Nolan Ryan says hope for baseball teams in the recession

Nolan Ryan says hope for baseball teams in the recession

This wasn’t his Hall of Fame induction ceremony but nevertheless Nolan Ryan entered the banquet room at the InterContinental Dallas hotel on Thursday morning to loud applause.

Ryan took the stage after the lunch session and answered questions ranging from his baseball-playing days to his recent involvement in the purchase of the Texas Rangers. He also spoke about how the down economy was affecting the way owners run their baseball teams.

Every team is run differently, but it’s possible to make a profit in the current market, he said.

“If (the teams) are run properly and they’re competitive on the field, then they can be profitable,” Ryan said.

He said he didn’t know if the recession forced some owners to sell their teams, but said there are many different motives beside the economy that drive the sale of teams.

Ryan said the Rangers have not been without their share of financial restrictions. One of the most recent restrictions on the Rangers came after the 2009 Major League Draft when the team failed to sign left-handed pitcher Matt Purke out of high school because of the team’s finances.

Ryan said he looks forward to watching Purke, a freshman, while he plays at TCU.

Ryan said he doesn’t think the economy will force a salary cap. The current MLB salary rules actually help teams that don’t have as high of payrolls, he said. According to MLB rules, teams that exceed payroll limitations for a particular season must pay a penalty that is then divided up among the teams who finish in the bottom five of TV ratings.

Elanie Cole, public relations manager for the Neeley School of Business, said Ryan’s presence helped set a new attendance record for events hosted by the TCU Business Network of Dallas. She said 315 people showed up at the Intercontinental Dallas to listen to Ryan speak.

O. Homer Erekson, dean of the Neeley School of Business, said he was impressed with the turnout.

“TCU has networks all over the place, but really Dallas is one of the best places,” Erekson said. “The turnout for this shows it was real.”

Erekson said that people enjoyed hearing Ryan’s stories about baseball and that he brought a unique perspective on the business side of the sport.

“If you listened behind (his speech) he really talked about the business of baseball (and) the kinds of…decisions he has to make as an owner,” Erekson said. “(Ryan talked) about the different challenges people face in the industry.”

Bob Lilly Jr., 1986 graduate and son of TCU alumnus and pro-football Hall of Fame player Bob Lilly, said he was happy that Ryan was able to give a speech and talk about his experiences.

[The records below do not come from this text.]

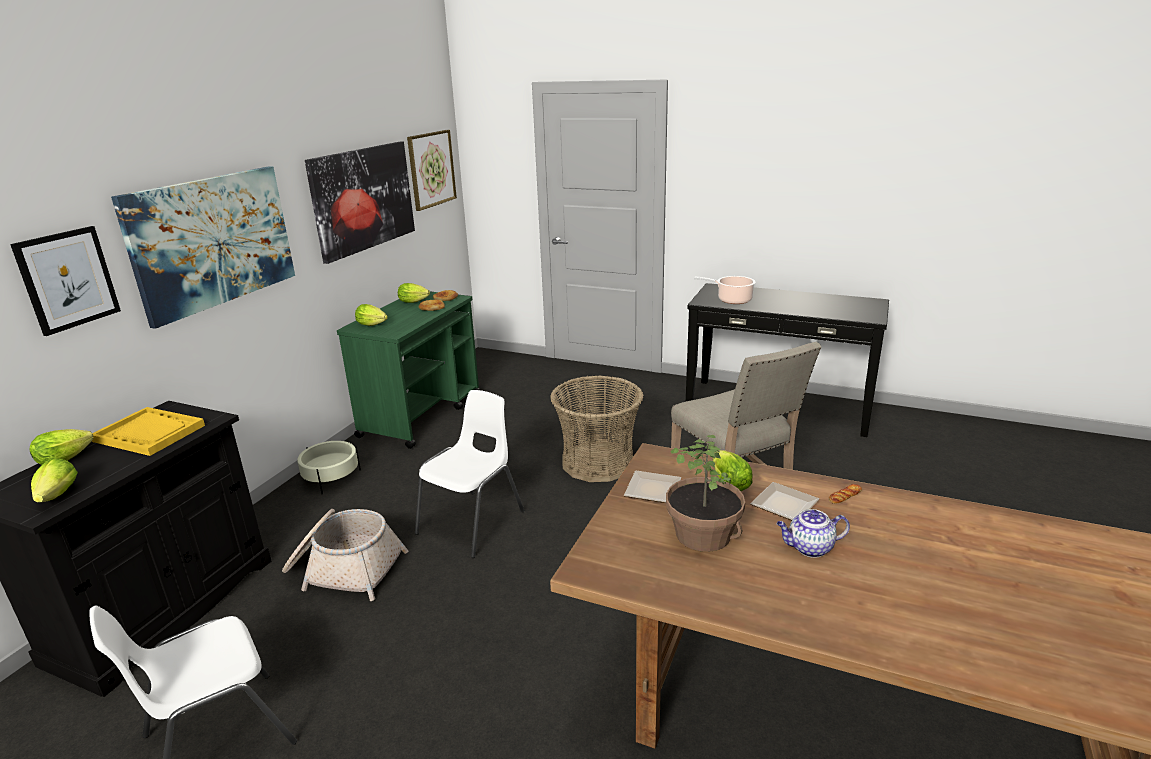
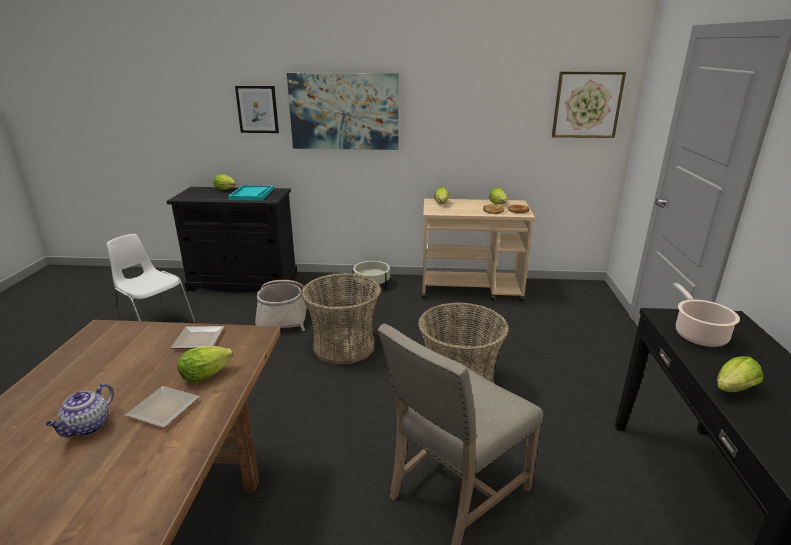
camera: 70 degrees right, 0 degrees up
lettuce [31,458,78,503] -> lettuce moved to [717,356,763,392]
yellow tray [92,407,205,456] -> turquoise tray [228,185,274,201]
picture [305,142,415,264] -> none
green cart [337,292,480,449] -> beige cart [422,199,535,302]
white chair [415,390,525,558] -> basket [301,273,381,364]
potted plant [666,435,745,552] -> none
teapot [777,509,850,558] -> teapot turned 135 degrees counterclockwise [46,383,114,437]
bread [829,484,862,504] -> none

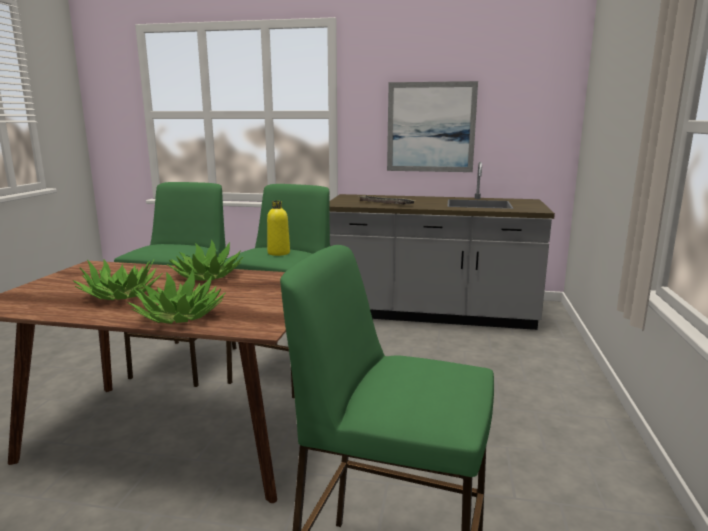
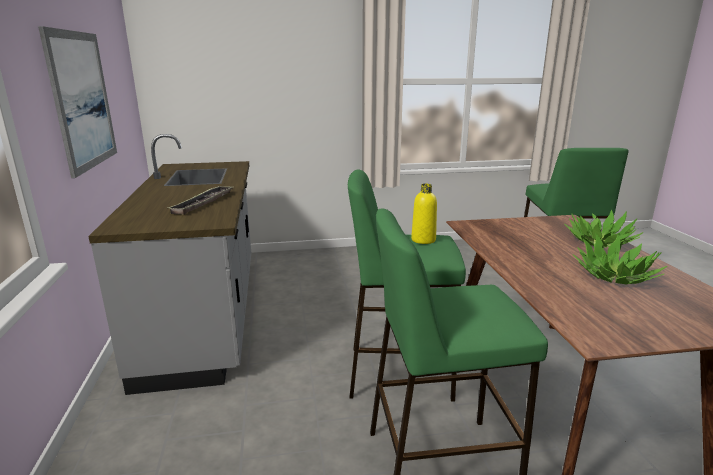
camera: 110 degrees left, 5 degrees up
potted plant [167,239,243,281] -> none

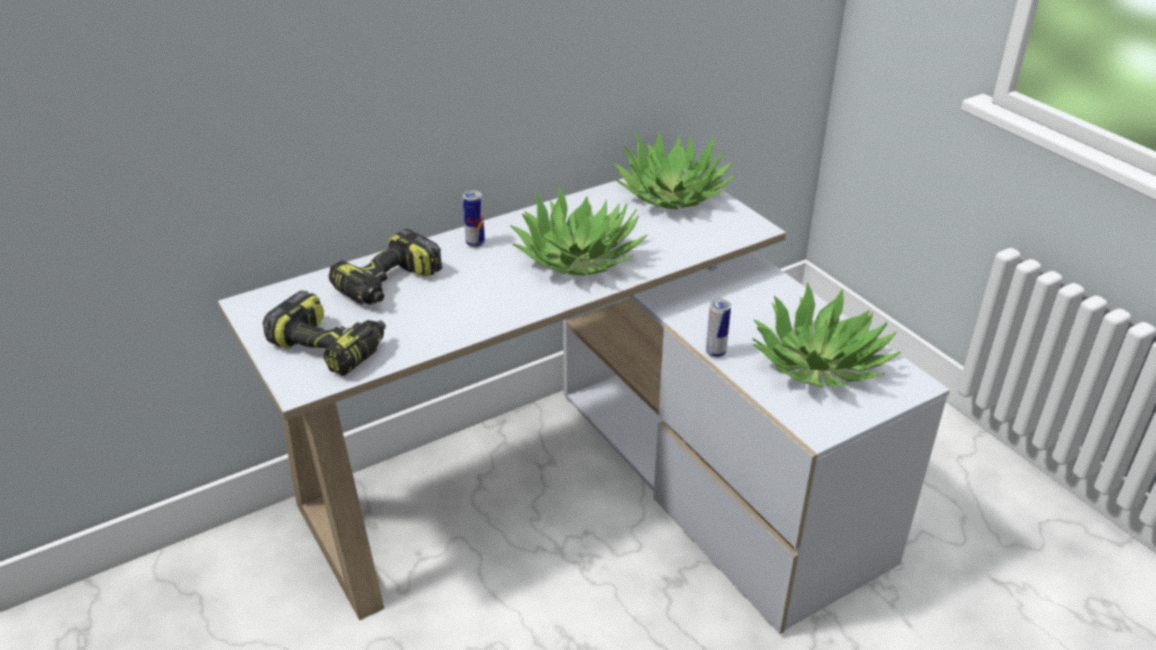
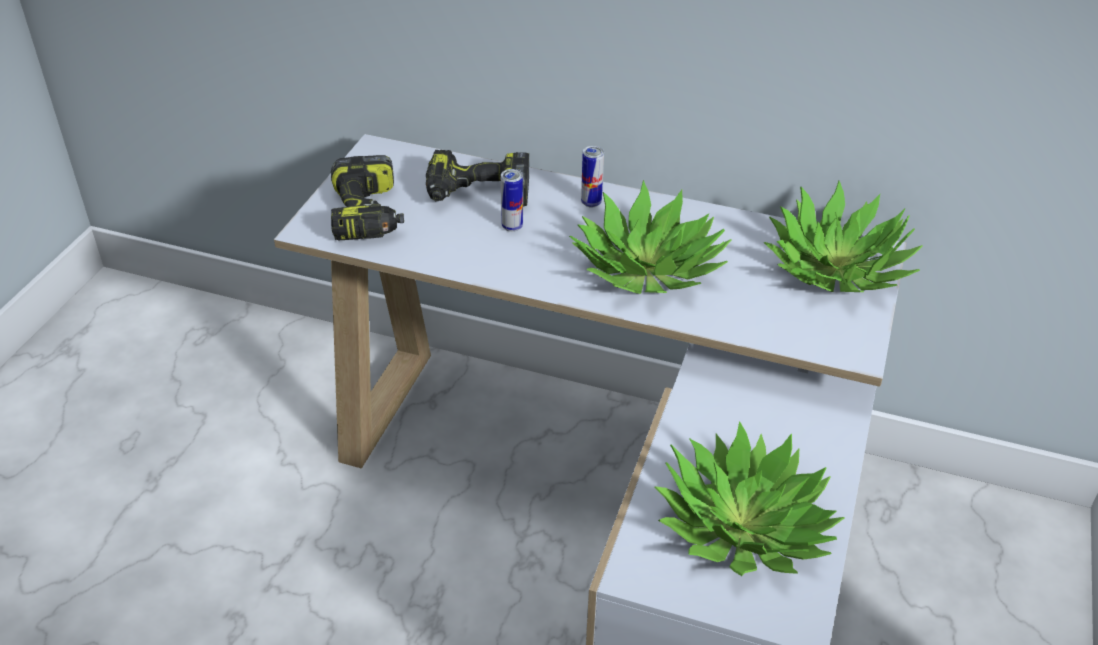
camera: 50 degrees right, 5 degrees up
can [706,299,731,358] -> can moved to [501,169,523,232]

“He’s incredible, just a class act,” Lilly said. “(I’m) grateful for his affiliation with TCU and excited about what he’s going to do with the Rangers.”

Ryan said he thinks the Rangers are ready to compete but changes could be made in the near future to improve the ball park.

“I think we’ll spend this year trying to decide what we might need to do as far the stadium is concerned to help improve the fan experience,” Ryan said. “I feel like we’re headed in the right direction with the ball club, and we plan on staying on course.”